Housley spoke with the Reformer during a break from campaign recently and said she should return to the Senate for her strong advocacy for Minnesota seniors.
She created the Senate Family Care and Aging Committee, which did the legwork on a law to protect seniors from elder abuse, a far-ranging proposal approved in 2019.
She said she was also proud of her involvement in persuading her DFL Senate colleagues to award a state grant that helped the city of Stillwater and Washington County to purchase the 16-acre Aiple property that is now being planned as a riverfront park.
“Those two pieces (of legislation) I’m probably the most proud of,” she said.
Housley said this election will help determine whether Republicans will be able to serve as a check on Democrats, who currently hold the Minnesota House and all statewide executive offices, including the governor’s office.
“Because keeping the Senate Republican majority, when we go into redistricting, that’s what’s really at stake here,” she said.
Republicans will also help hold the line against any tax increases in the upcoming budget-setting session, she said.
“If there’s not checks and balances with a Republican Senate, how are they going to make up for this huge deficit?” she said. “Are they going to tax the backs of our small business owners to make up for those $5 billion, or do we need to look at cutting some spending?”
If she is re-elected, Housley said she would continue to fight for seniors. For months, she has criticized the Walz’s administration record on its pandemic response, which has been most dangerous for seniors, especially in long-term care facilities.
“I feel like the administration failed our seniors in long-term care facilities, and I’ve been screaming from the rooftops since the beginning of April that they should have been prioritized from the get-go,” she said.
Housley’s challenger is a veteran English teacher named Josiah Hill who said he hopes to be elected to the Senate to advocate on education issues.
Hill launched his campaign in early 2019, saying he knew it would be tough to win an election against an incumbent who is well known, particularly after her statewide run for the U.S. Senate.
He said he has been at a disadvantage because of the COVID-19 pandemic, noting that his first run for office has been hampered by the lack of face-to-face contact with voters this year.
To make up for the lack of door knocking, he said, “We’ve been working the phones really hard,” he said.

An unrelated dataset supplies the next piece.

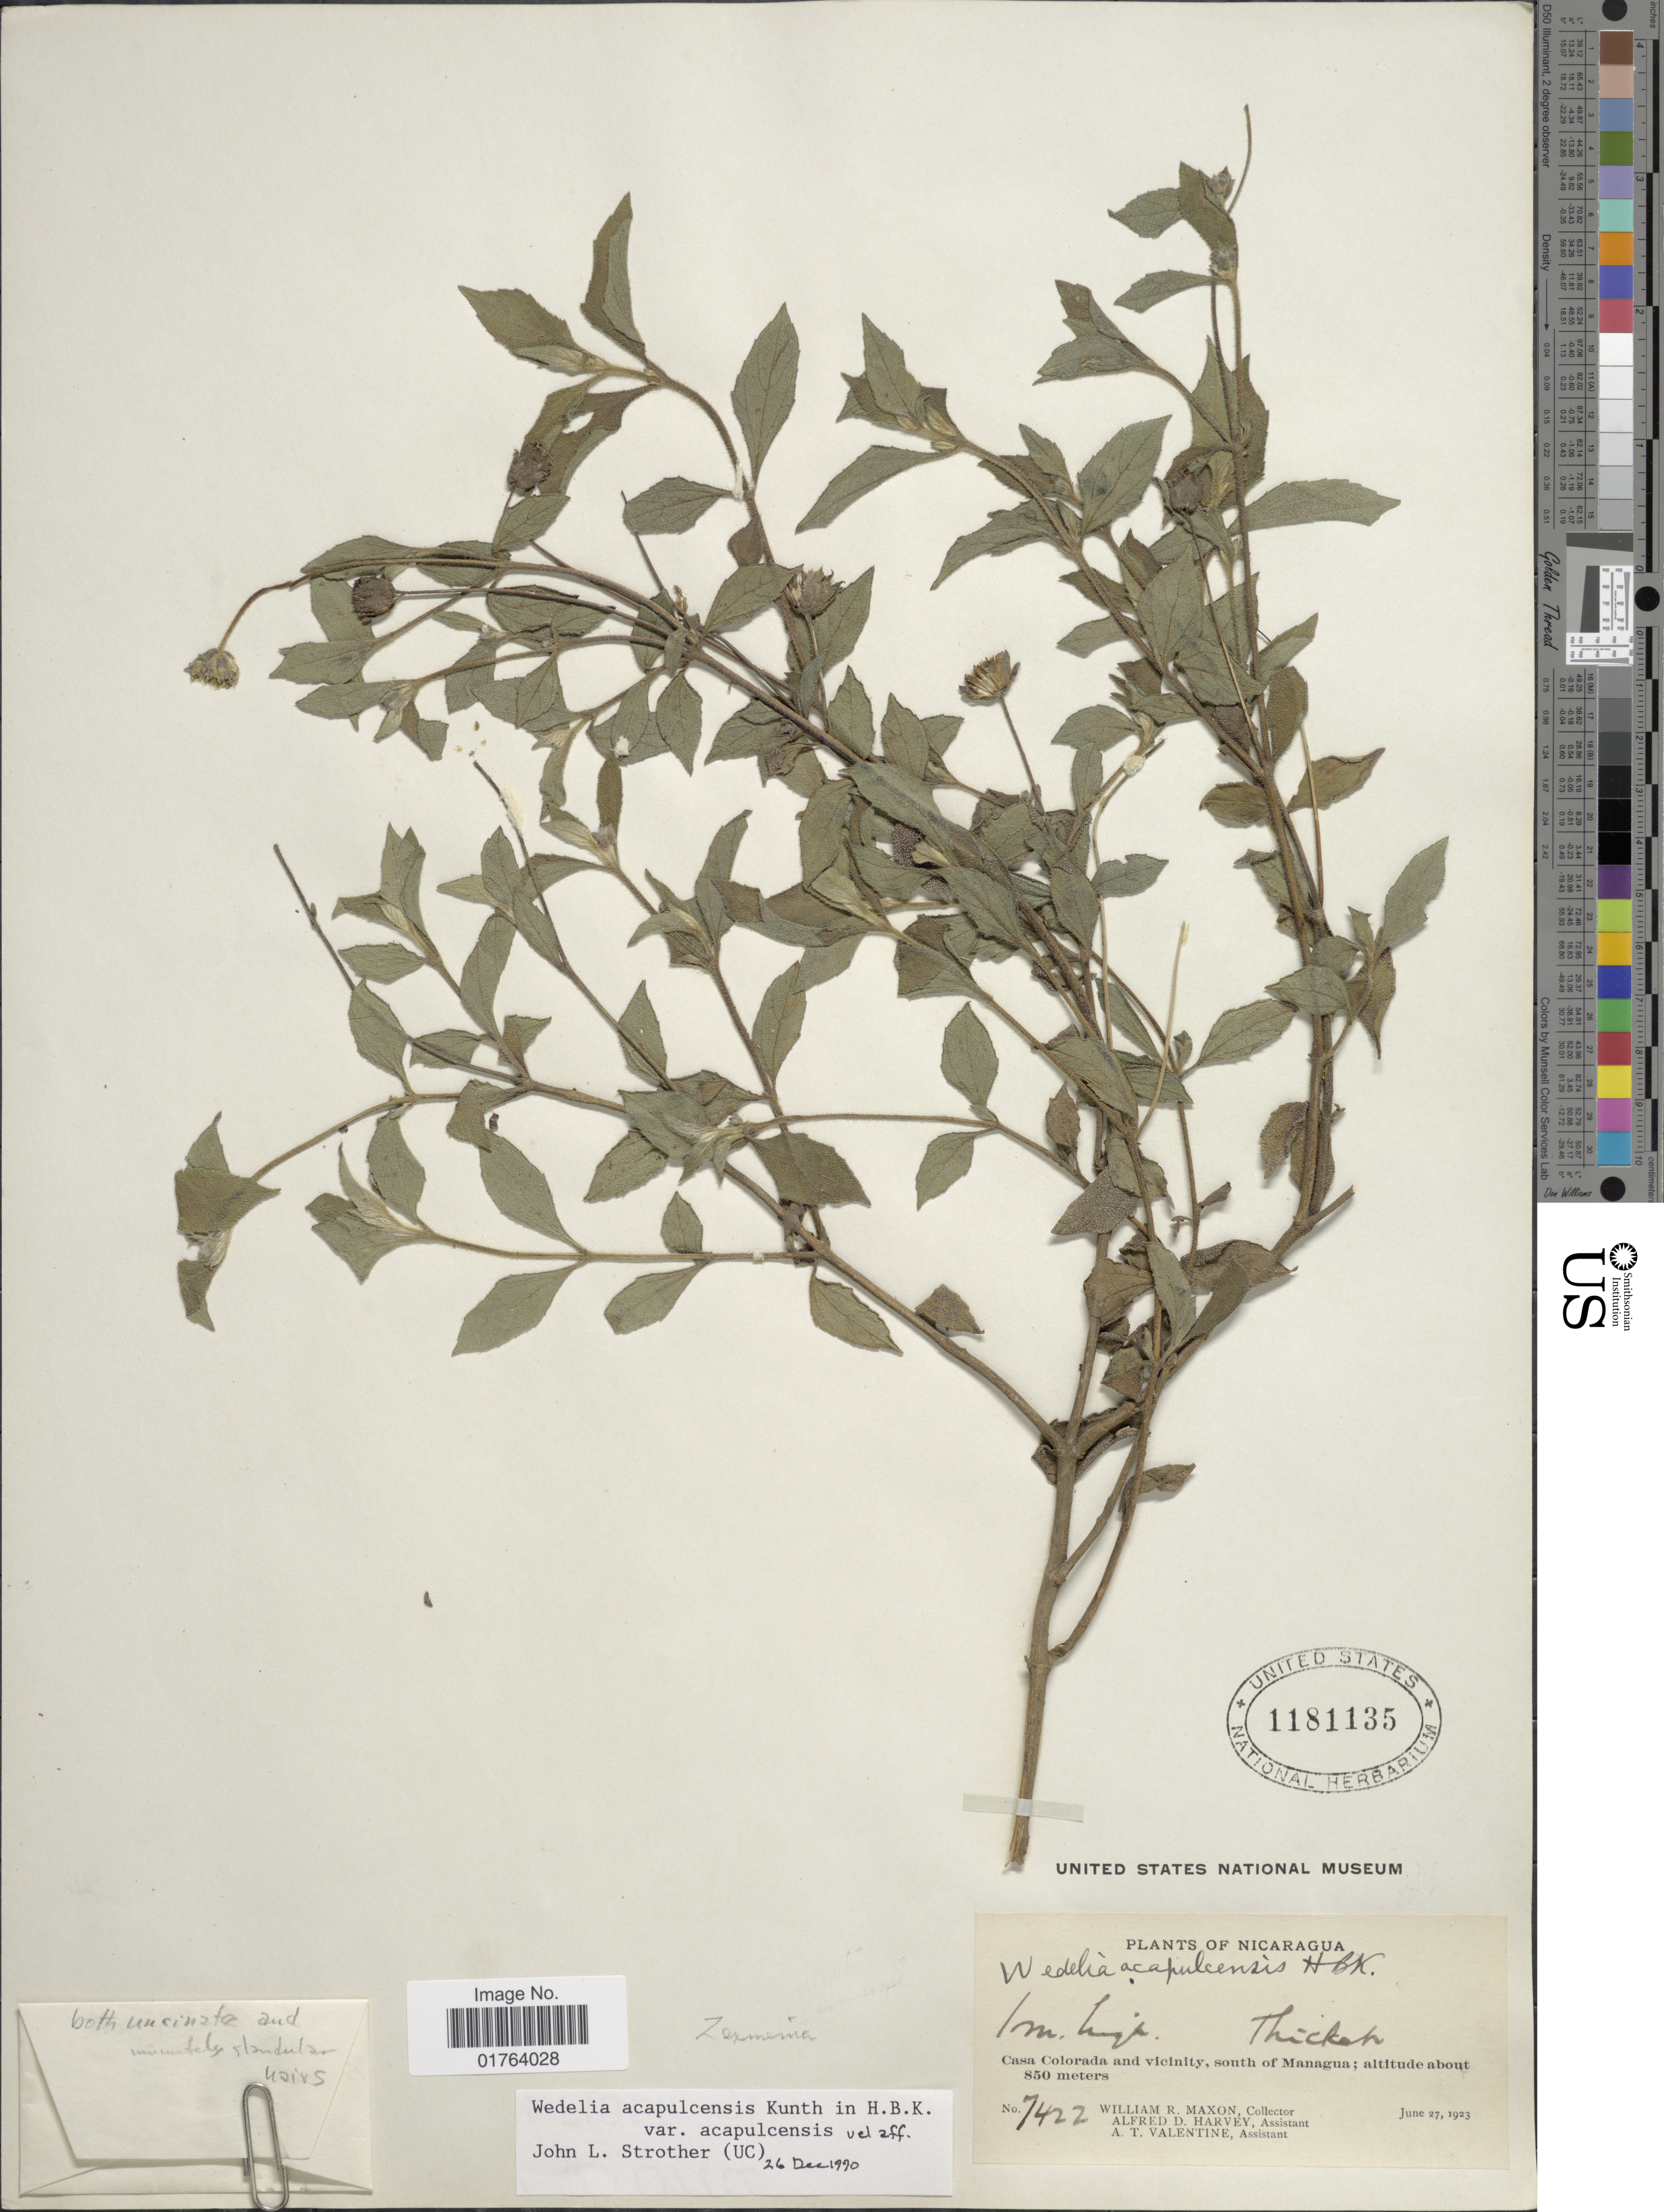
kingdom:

He said the GOP incumbent has not been present and visible in her district. He criticized her past runs for higher office, saying her time spent campaigning left her district without a strong advocate.
“There are things that I believe deeply, but what I believe is missing over here, from before the pandemic and now in the pandemic, is that they want representation that is going to seek out solutions and not check off a checklist,” he said.
He said his background as a union leader makes him suitable for helping bring together competing factions in the Senate.
His top issues he said would be environmental protection, more funding for schools, expanding health care and racial equity.
Hill said as a union leader he has been working to ensure his teaching colleagues have the tools needed to help them teach during a pandemic.
On redistricting, Hill suggested a nonpartisan commission should be tasked with redrawing legislative maps. He points to the numerous court challenges that have erupted in other states.
“I have an intense desire to get that out of the hands of partisan politicians,” he said. “That’s our pathway forward to restoring folks’ faith and belief that our system is just and equal.”